● WHAT TO PRODUCE: Recast the material below as a Markdown table with the columns Row and Text. Give one numbered row per line and leave out blank lines.

»»

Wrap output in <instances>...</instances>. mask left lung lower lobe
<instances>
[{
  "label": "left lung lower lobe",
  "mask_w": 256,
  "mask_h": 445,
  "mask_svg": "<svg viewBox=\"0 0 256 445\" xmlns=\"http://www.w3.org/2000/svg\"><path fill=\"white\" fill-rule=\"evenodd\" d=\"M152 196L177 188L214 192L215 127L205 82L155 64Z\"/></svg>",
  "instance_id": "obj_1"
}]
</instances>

««

● FULL RESPONSE:
| Row | Text |
|---|---|
| 1 | Wrap output in <instances>...</instances>. mask left lung lower lobe |
| 2 | <instances> |
| 3 | [{ |
| 4 |   "label": "left lung lower lobe", |
| 5 |   "mask_w": 256, |
| 6 |   "mask_h": 445, |
| 7 |   "mask_svg": "<svg viewBox=\"0 0 256 445\" xmlns=\"http://www.w3.org/2000/svg\"><path fill=\"white\" fill-rule=\"evenodd\" d=\"M152 196L177 188L214 192L215 127L205 82L155 64Z\"/></svg>", |
| 8 |   "instance_id": "obj_1" |
| 9 | }] |
| 10 | </instances> |